* _WHAT IS BEING ASKED_:
Would you repeat all of the lines below word for word, with nothing changed?

* _GIVEN DATA_:
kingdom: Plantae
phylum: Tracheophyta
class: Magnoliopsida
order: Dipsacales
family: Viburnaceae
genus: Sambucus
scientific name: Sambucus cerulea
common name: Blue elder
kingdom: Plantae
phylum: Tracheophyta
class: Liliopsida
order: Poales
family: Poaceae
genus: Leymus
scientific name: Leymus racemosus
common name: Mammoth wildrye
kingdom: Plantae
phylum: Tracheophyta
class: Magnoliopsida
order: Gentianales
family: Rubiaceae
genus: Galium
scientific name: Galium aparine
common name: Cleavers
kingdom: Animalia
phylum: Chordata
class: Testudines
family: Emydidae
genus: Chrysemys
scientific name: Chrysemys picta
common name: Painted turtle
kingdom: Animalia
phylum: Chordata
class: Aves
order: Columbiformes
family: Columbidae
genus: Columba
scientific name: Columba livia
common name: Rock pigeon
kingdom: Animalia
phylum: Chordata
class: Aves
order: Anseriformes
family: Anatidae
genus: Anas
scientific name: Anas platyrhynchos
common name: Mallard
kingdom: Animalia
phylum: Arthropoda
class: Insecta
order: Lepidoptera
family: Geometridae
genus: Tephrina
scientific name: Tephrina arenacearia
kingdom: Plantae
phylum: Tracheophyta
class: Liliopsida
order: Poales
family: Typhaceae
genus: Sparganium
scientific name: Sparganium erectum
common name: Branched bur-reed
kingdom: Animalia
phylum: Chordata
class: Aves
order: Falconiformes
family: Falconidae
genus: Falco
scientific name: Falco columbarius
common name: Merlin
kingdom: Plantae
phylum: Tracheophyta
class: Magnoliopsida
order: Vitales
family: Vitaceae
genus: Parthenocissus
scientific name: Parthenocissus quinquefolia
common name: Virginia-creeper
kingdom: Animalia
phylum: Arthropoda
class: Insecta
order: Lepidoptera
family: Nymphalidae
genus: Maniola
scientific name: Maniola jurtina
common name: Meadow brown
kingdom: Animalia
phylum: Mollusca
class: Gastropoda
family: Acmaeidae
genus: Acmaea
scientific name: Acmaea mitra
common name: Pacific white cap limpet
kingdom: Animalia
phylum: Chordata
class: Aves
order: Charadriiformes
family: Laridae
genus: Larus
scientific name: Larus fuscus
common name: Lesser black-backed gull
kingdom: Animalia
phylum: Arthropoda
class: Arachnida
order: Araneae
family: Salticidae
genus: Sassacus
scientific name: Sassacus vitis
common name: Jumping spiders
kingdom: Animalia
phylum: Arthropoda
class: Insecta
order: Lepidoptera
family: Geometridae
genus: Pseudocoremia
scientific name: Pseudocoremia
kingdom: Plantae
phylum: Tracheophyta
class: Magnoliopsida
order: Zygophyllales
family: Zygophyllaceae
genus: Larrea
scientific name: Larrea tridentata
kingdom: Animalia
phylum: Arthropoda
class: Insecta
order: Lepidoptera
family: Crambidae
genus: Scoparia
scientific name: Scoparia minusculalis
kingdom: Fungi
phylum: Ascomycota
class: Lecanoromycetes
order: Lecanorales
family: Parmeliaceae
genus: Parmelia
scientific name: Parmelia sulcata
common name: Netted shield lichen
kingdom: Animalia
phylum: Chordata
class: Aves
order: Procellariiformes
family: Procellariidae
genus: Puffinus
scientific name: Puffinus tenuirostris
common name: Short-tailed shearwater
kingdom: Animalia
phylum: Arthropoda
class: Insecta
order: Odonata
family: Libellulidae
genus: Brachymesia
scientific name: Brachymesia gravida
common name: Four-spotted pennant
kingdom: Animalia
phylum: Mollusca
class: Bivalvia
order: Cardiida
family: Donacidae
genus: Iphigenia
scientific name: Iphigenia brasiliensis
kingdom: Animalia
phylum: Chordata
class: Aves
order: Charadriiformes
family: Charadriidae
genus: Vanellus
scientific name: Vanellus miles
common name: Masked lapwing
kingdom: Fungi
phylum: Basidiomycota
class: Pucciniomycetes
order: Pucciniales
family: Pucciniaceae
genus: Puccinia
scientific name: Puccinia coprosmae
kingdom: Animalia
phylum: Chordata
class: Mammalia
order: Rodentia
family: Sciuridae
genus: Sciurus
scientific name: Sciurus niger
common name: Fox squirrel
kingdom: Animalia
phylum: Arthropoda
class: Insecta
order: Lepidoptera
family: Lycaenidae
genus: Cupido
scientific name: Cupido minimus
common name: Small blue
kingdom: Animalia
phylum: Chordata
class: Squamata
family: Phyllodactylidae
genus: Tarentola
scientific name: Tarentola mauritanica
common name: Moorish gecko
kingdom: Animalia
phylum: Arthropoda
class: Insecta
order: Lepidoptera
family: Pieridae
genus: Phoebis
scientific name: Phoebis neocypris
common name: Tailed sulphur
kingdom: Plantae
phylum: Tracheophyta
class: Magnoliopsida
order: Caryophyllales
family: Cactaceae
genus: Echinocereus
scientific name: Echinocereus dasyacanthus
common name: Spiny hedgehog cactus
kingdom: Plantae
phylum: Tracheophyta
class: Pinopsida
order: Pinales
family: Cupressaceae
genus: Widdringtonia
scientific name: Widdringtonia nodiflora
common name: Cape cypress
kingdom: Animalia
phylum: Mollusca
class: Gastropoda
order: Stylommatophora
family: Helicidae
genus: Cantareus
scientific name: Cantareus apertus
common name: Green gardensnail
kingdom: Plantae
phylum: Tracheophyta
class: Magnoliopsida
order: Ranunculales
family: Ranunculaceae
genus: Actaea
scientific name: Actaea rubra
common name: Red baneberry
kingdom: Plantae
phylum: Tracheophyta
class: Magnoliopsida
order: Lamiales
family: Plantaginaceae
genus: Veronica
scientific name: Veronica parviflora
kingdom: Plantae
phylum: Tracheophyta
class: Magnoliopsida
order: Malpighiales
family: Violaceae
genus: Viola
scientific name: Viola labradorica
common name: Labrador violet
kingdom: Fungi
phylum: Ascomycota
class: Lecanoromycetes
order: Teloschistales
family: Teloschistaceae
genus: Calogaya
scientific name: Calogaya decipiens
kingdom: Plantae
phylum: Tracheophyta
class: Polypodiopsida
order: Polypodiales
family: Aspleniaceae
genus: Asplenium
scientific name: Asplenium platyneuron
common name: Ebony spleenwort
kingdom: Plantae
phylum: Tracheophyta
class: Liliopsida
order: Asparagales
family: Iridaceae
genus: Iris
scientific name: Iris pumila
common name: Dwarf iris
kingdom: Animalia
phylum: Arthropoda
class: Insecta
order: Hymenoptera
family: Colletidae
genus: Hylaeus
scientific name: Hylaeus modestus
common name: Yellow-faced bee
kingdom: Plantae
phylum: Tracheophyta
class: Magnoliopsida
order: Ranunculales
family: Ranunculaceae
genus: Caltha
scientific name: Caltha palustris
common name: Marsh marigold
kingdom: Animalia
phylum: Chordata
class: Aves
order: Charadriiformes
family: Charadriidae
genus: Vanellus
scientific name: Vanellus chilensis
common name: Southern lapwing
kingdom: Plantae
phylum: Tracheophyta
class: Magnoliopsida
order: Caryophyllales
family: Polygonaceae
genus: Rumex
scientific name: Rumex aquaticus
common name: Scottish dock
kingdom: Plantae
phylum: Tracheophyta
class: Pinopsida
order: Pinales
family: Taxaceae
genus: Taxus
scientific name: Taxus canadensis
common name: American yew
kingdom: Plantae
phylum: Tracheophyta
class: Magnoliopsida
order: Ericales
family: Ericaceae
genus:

* _REPLY TO THE EXERCISE_:
kingdom: Plantae
phylum: Tracheophyta
class: Magnoliopsida
order: Dipsacales
family: Viburnaceae
genus: Sambucus
scientific name: Sambucus cerulea
common name: Blue elder
kingdom: Plantae
phylum: Tracheophyta
class: Liliopsida
order: Poales
family: Poaceae
genus: Leymus
scientific name: Leymus racemosus
common name: Mammoth wildrye
kingdom: Plantae
phylum: Tracheophyta
class: Magnoliopsida
order: Gentianales
family: Rubiaceae
genus: Galium
scientific name: Galium aparine
common name: Cleavers
kingdom: Animalia
phylum: Chordata
class: Testudines
family: Emydidae
genus: Chrysemys
scientific name: Chrysemys picta
common name: Painted turtle
kingdom: Animalia
phylum: Chordata
class: Aves
order: Columbiformes
family: Columbidae
genus: Columba
scientific name: Columba livia
common name: Rock pigeon
kingdom: Animalia
phylum: Chordata
class: Aves
order: Anseriformes
family: Anatidae
genus: Anas
scientific name: Anas platyrhynchos
common name: Mallard
kingdom: Animalia
phylum: Arthropoda
class: Insecta
order: Lepidoptera
family: Geometridae
genus: Tephrina
scientific name: Tephrina arenacearia
kingdom: Plantae
phylum: Tracheophyta
class: Liliopsida
order: Poales
family: Typhaceae
genus: Sparganium
scientific name: Sparganium erectum
common name: Branched bur-reed
kingdom: Animalia
phylum: Chordata
class: Aves
order: Falconiformes
family: Falconidae
genus: Falco
scientific name: Falco columbarius
common name: Merlin
kingdom: Plantae
phylum: Tracheophyta
class: Magnoliopsida
order: Vitales
family: Vitaceae
genus: Parthenocissus
scientific name: Parthenocissus quinquefolia
common name: Virginia-creeper
kingdom: Animalia
phylum: Arthropoda
class: Insecta
order: Lepidoptera
family: Nymphalidae
genus: Maniola
scientific name: Maniola jurtina
common name: Meadow brown
kingdom: Animalia
phylum: Mollusca
class: Gastropoda
family: Acmaeidae
genus: Acmaea
scientific name: Acmaea mitra
common name: Pacific white cap limpet
kingdom: Animalia
phylum: Chordata
class: Aves
order: Charadriiformes
family: Laridae
genus: Larus
scientific name: Larus fuscus
common name: Lesser black-backed gull
kingdom: Animalia
phylum: Arthropoda
class: Arachnida
order: Araneae
family: Salticidae
genus: Sassacus
scientific name: Sassacus vitis
common name: Jumping spiders
kingdom: Animalia
phylum: Arthropoda
class: Insecta
order: Lepidoptera
family: Geometridae
genus: Pseudocoremia
scientific name: Pseudocoremia
kingdom: Plantae
phylum: Tracheophyta
class: Magnoliopsida
order: Zygophyllales
family: Zygophyllaceae
genus: Larrea
scientific name: Larrea tridentata
kingdom: Animalia
phylum: Arthropoda
class: Insecta
order: Lepidoptera
family: Crambidae
genus: Scoparia
scientific name: Scoparia minusculalis
kingdom: Fungi
phylum: Ascomycota
class: Lecanoromycetes
order: Lecanorales
family: Parmeliaceae
genus: Parmelia
scientific name: Parmelia sulcata
common name: Netted shield lichen
kingdom: Animalia
phylum: Chordata
class: Aves
order: Procellariiformes
family: Procellariidae
genus: Puffinus
scientific name: Puffinus tenuirostris
common name: Short-tailed shearwater
kingdom: Animalia
phylum: Arthropoda
class: Insecta
order: Odonata
family: Libellulidae
genus: Brachymesia
scientific name: Brachymesia gravida
common name: Four-spotted pennant
kingdom: Animalia
phylum: Mollusca
class: Bivalvia
order: Cardiida
family: Donacidae
genus: Iphigenia
scientific name: Iphigenia brasiliensis
kingdom: Animalia
phylum: Chordata
class: Aves
order: Charadriiformes
family: Charadriidae
genus: Vanellus
scientific name: Vanellus miles
common name: Masked lapwing
kingdom: Fungi
phylum: Basidiomycota
class: Pucciniomycetes
order: Pucciniales
family: Pucciniaceae
genus: Puccinia
scientific name: Puccinia coprosmae
kingdom: Animalia
phylum: Chordata
class: Mammalia
order: Rodentia
family: Sciuridae
genus: Sciurus
scientific name: Sciurus niger
common name: Fox squirrel
kingdom: Animalia
phylum: Arthropoda
class: Insecta
order: Lepidoptera
family: Lycaenidae
genus: Cupido
scientific name: Cupido minimus
common name: Small blue
kingdom: Animalia
phylum: Chordata
class: Squamata
family: Phyllodactylidae
genus: Tarentola
scientific name: Tarentola mauritanica
common name: Moorish gecko
kingdom: Animalia
phylum: Arthropoda
class: Insecta
order: Lepidoptera
family: Pieridae
genus: Phoebis
scientific name: Phoebis neocypris
common name: Tailed sulphur
kingdom: Plantae
phylum: Tracheophyta
class: Magnoliopsida
order: Caryophyllales
family: Cactaceae
genus: Echinocereus
scientific name: Echinocereus dasyacanthus
common name: Spiny hedgehog cactus
kingdom: Plantae
phylum: Tracheophyta
class: Pinopsida
order: Pinales
family: Cupressaceae
genus: Widdringtonia
scientific name: Widdringtonia nodiflora
common name: Cape cypress
kingdom: Animalia
phylum: Mollusca
class: Gastropoda
order: Stylommatophora
family: Helicidae
genus: Cantareus
scientific name: Cantareus apertus
common name: Green gardensnail
kingdom: Plantae
phylum: Tracheophyta
class: Magnoliopsida
order: Ranunculales
family: Ranunculaceae
genus: Actaea
scientific name: Actaea rubra
common name: Red baneberry
kingdom: Plantae
phylum: Tracheophyta
class: Magnoliopsida
order: Lamiales
family: Plantaginaceae
genus: Veronica
scientific name: Veronica parviflora
kingdom: Plantae
phylum: Tracheophyta
class: Magnoliopsida
order: Malpighiales
family: Violaceae
genus: Viola
scientific name: Viola labradorica
common name: Labrador violet
kingdom: Fungi
phylum: Ascomycota
class: Lecanoromycetes
order: Teloschistales
family: Teloschistaceae
genus: Calogaya
scientific name: Calogaya decipiens
kingdom: Plantae
phylum: Tracheophyta
class: Polypodiopsida
order: Polypodiales
family: Aspleniaceae
genus: Asplenium
scientific name: Asplenium platyneuron
common name: Ebony spleenwort
kingdom: Plantae
phylum: Tracheophyta
class: Liliopsida
order: Asparagales
family: Iridaceae
genus: Iris
scientific name: Iris pumila
common name: Dwarf iris
kingdom: Animalia
phylum: Arthropoda
class: Insecta
order: Hymenoptera
family: Colletidae
genus: Hylaeus
scientific name: Hylaeus modestus
common name: Yellow-faced bee
kingdom: Plantae
phylum: Tracheophyta
class: Magnoliopsida
order: Ranunculales
family: Ranunculaceae
genus: Caltha
scientific name: Caltha palustris
common name: Marsh marigold
kingdom: Animalia
phylum: Chordata
class: Aves
order: Charadriiformes
family: Charadriidae
genus: Vanellus
scientific name: Vanellus chilensis
common name: Southern lapwing
kingdom: Plantae
phylum: Tracheophyta
class: Magnoliopsida
order: Caryophyllales
family: Polygonaceae
genus: Rumex
scientific name: Rumex aquaticus
common name: Scottish dock
kingdom: Plantae
phylum: Tracheophyta
class: Pinopsida
order: Pinales
family: Taxaceae
genus: Taxus
scientific name: Taxus canadensis
common name: American yew
kingdom: Plantae
phylum: Tracheophyta
class: Magnoliopsida
order: Ericales
family: Ericaceae
genus:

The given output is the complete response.